***** SUPPLIED MATERIAL

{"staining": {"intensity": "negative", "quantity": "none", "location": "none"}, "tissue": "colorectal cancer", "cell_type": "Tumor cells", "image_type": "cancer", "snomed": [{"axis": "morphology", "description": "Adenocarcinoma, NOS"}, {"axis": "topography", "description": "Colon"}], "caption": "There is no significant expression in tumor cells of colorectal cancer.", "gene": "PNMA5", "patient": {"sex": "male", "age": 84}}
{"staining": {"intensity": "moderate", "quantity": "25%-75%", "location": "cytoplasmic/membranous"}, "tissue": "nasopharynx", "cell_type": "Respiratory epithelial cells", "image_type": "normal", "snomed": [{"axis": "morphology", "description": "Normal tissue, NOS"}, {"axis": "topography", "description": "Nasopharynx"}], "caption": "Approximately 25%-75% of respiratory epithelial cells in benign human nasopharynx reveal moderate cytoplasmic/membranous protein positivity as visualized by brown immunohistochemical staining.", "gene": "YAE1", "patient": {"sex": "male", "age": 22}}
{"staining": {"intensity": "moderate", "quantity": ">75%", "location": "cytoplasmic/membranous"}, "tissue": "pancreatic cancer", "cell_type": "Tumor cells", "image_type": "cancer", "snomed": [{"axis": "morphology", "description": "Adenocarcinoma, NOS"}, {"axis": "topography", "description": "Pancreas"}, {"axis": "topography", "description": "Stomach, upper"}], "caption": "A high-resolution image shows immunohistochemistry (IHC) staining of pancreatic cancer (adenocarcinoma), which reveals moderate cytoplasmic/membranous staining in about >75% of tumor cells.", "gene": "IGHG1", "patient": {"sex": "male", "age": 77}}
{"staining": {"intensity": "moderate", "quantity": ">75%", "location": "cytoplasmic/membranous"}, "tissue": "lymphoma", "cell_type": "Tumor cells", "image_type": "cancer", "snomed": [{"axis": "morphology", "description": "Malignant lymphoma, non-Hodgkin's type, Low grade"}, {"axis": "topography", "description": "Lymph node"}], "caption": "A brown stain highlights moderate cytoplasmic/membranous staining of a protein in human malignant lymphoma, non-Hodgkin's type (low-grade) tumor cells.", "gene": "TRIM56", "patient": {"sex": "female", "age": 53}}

**********

EXERCISE: Please copy all of the data above exactly.

RESPONSE TO THIS EXERCISE:
{"staining": {"intensity": "negative", "quantity": "none", "location": "none"}, "tissue": "colorectal cancer", "cell_type": "Tumor cells", "image_type": "cancer", "snomed": [{"axis": "morphology", "description": "Adenocarcinoma, NOS"}, {"axis": "topography", "description": "Colon"}], "caption": "There is no significant expression in tumor cells of colorectal cancer.", "gene": "PNMA5", "patient": {"sex": "male", "age": 84}}
{"staining": {"intensity": "moderate", "quantity": "25%-75%", "location": "cytoplasmic/membranous"}, "tissue": "nasopharynx", "cell_type": "Respiratory epithelial cells", "image_type": "normal", "snomed": [{"axis": "morphology", "description": "Normal tissue, NOS"}, {"axis": "topography", "description": "Nasopharynx"}], "caption": "Approximately 25%-75% of respiratory epithelial cells in benign human nasopharynx reveal moderate cytoplasmic/membranous protein positivity as visualized by brown immunohistochemical staining.", "gene": "YAE1", "patient": {"sex": "male", "age": 22}}
{"staining": {"intensity": "moderate", "quantity": ">75%", "location": "cytoplasmic/membranous"}, "tissue": "pancreatic cancer", "cell_type": "Tumor cells", "image_type": "cancer", "snomed": [{"axis": "morphology", "description": "Adenocarcinoma, NOS"}, {"axis": "topography", "description": "Pancreas"}, {"axis": "topography", "description": "Stomach, upper"}], "caption": "A high-resolution image shows immunohistochemistry (IHC) staining of pancreatic cancer (adenocarcinoma), which reveals moderate cytoplasmic/membranous staining in about >75% of tumor cells.", "gene": "IGHG1", "patient": {"sex": "male", "age": 77}}
{"staining": {"intensity": "moderate", "quantity": ">75%", "location": "cytoplasmic/membranous"}, "tissue": "lymphoma", "cell_type": "Tumor cells", "image_type": "cancer", "snomed": [{"axis": "morphology", "description": "Malignant lymphoma, non-Hodgkin's type, Low grade"}, {"axis": "topography", "description": "Lymph node"}], "caption": "A brown stain highlights moderate cytoplasmic/membranous staining of a protein in human malignant lymphoma, non-Hodgkin's type (low-grade) tumor cells.", "gene": "TRIM56", "patient": {"sex": "female", "age": 53}}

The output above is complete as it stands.